- Born: 1941 (age 84–85)
- Occupation: Conductor
- Website: http://jamesonmarvin.com

= Jameson Marvin =

Jameson Neil Marvin (born 1941, Glendale CA) is an American choral conductor, composer, arranger, and editor. Between 1978 and 2010, Marvin directed the Harvard Glee Club, the Radcliffe Choral Society, and the Harvard-Radcliffe Collegium Musicum (collectively the Holden Choruses) and has also taught choral conducting at Harvard University. He received a Doctor of Musical Arts degree in Choral Music from the University of Illinois, a Master of Arts in Choral Conducting from Stanford University, and a Bachelor of Arts in Music Composition from the University of California, Santa Barbara.
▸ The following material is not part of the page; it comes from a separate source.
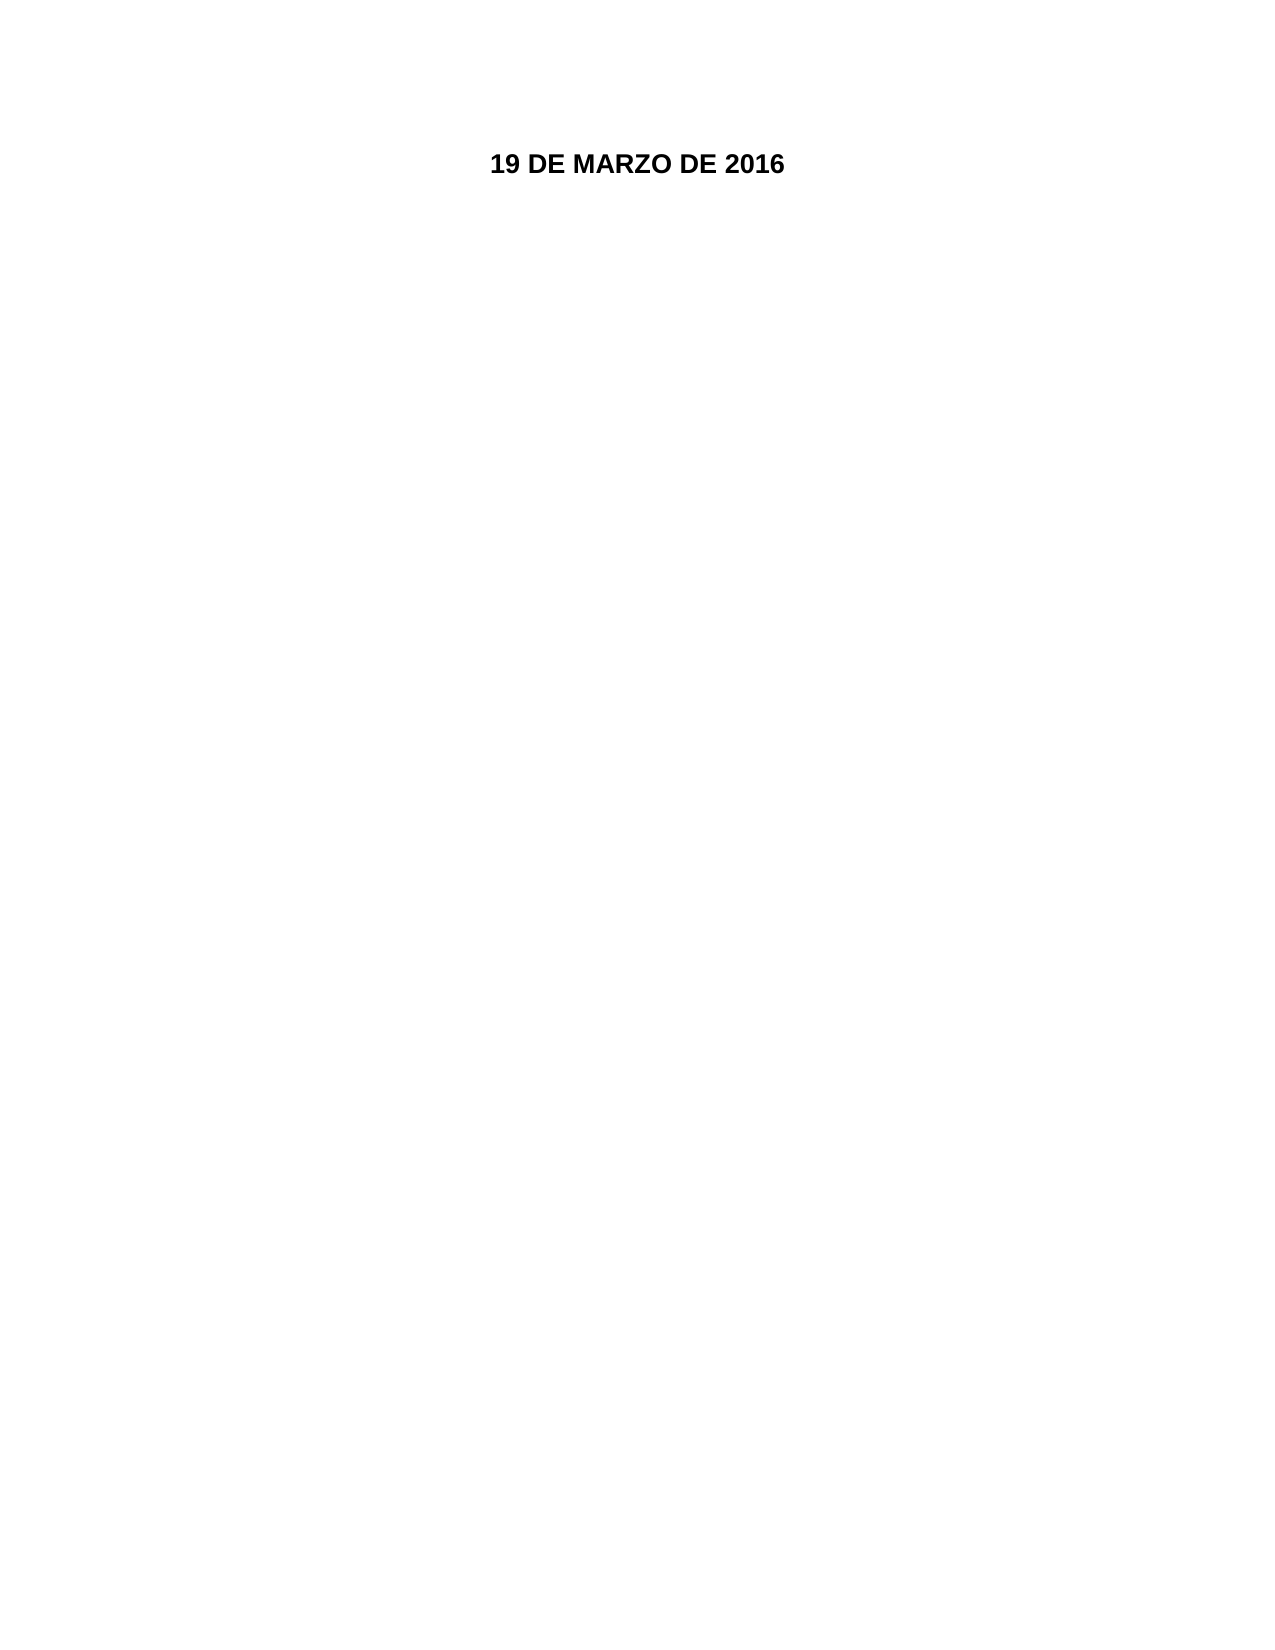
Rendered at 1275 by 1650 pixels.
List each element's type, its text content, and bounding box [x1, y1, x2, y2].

text 19 DE MARZO DE 2016 [177, 148, 1098, 179]
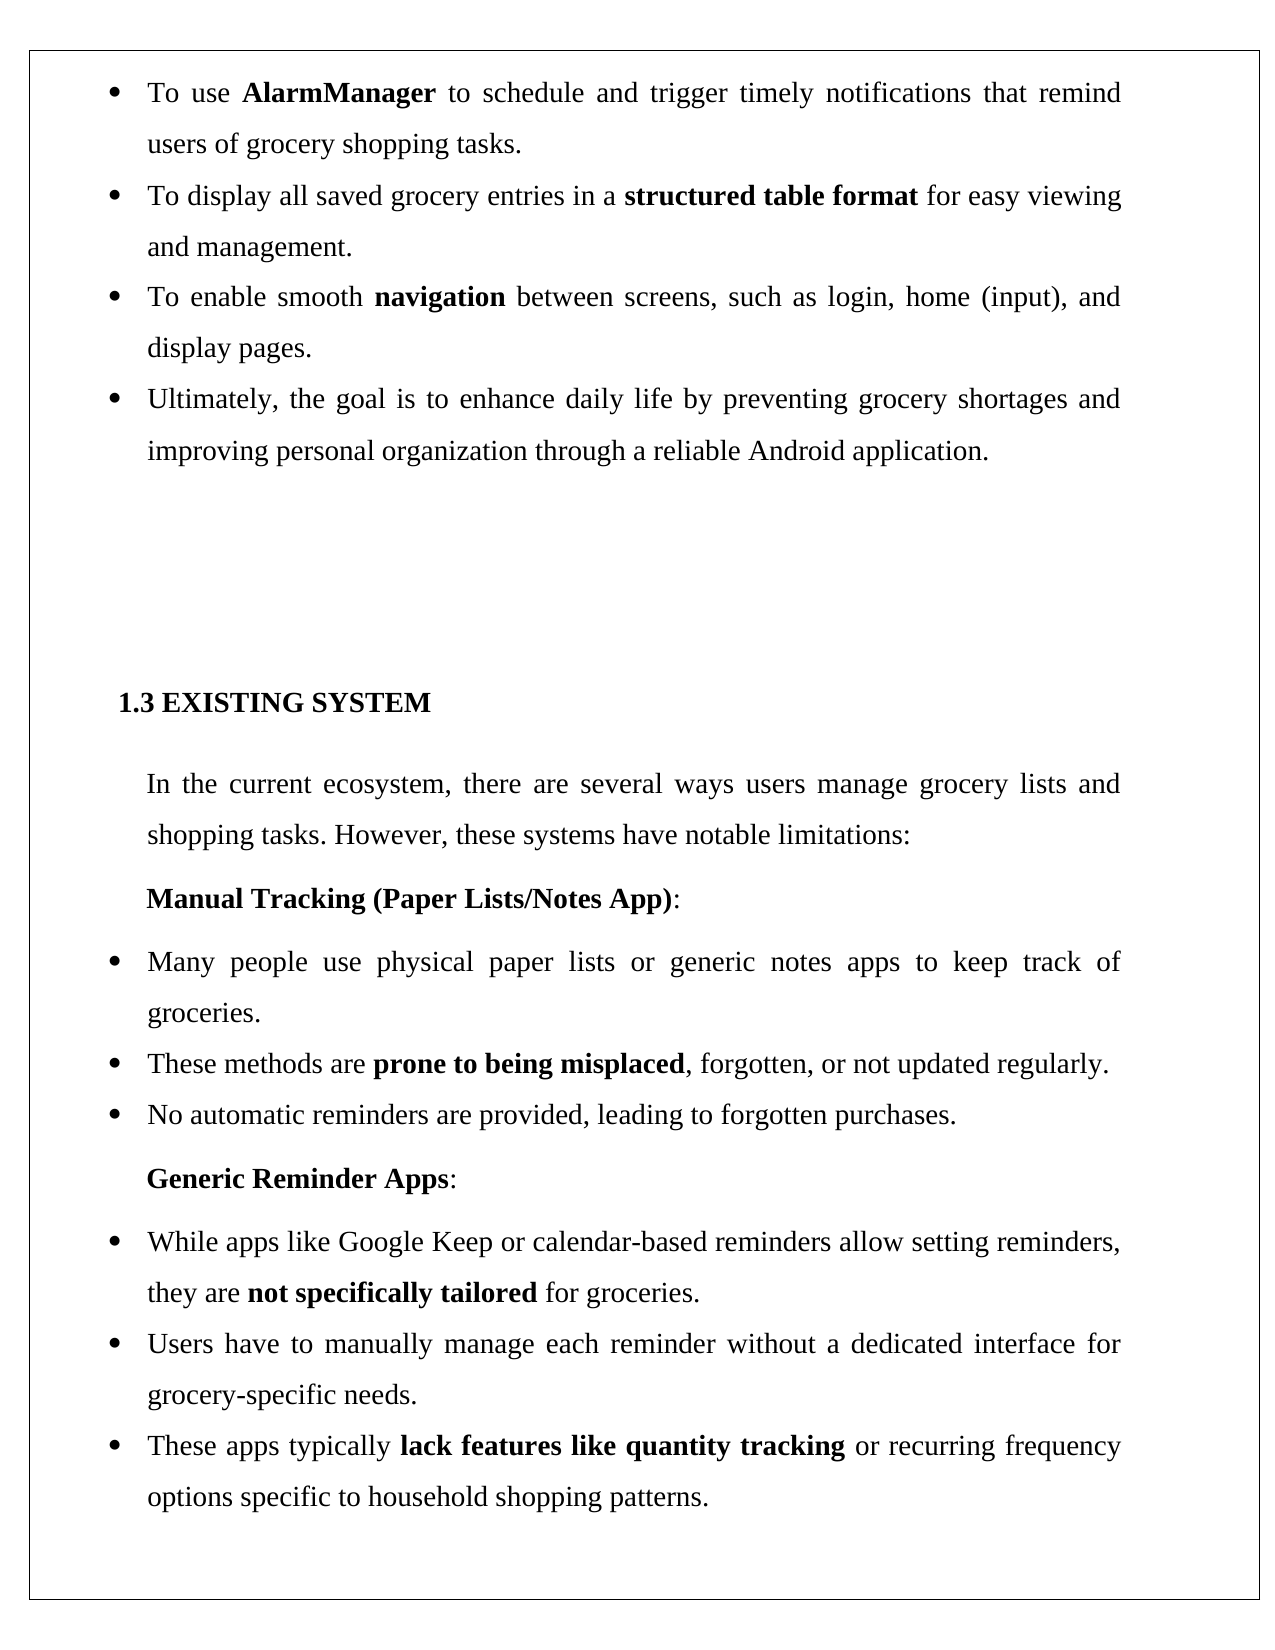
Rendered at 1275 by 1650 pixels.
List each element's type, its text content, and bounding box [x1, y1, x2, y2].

He has worked with Howard Swan and Robert Shaw, and his students have gone on to lead major choruses throughout the country. With the Holden Choruses, he has made nearly a dozen appearances at conventions of the American Choral Directors Association, including six national conventions.
His academic specialty is the music of the Renaissance,
and he serves as principal editor of the Oxford Music Renaissance series. Marvin retired from Harvard at the end of the 2009-2010 academic school year.

After his retirement from Harvard at the end of the 2009-10 academic school year, Marvin formed a mixed choir composed mostly of amateur singers, called the
Jameson Singers, which is unaffiliated with any academic institution.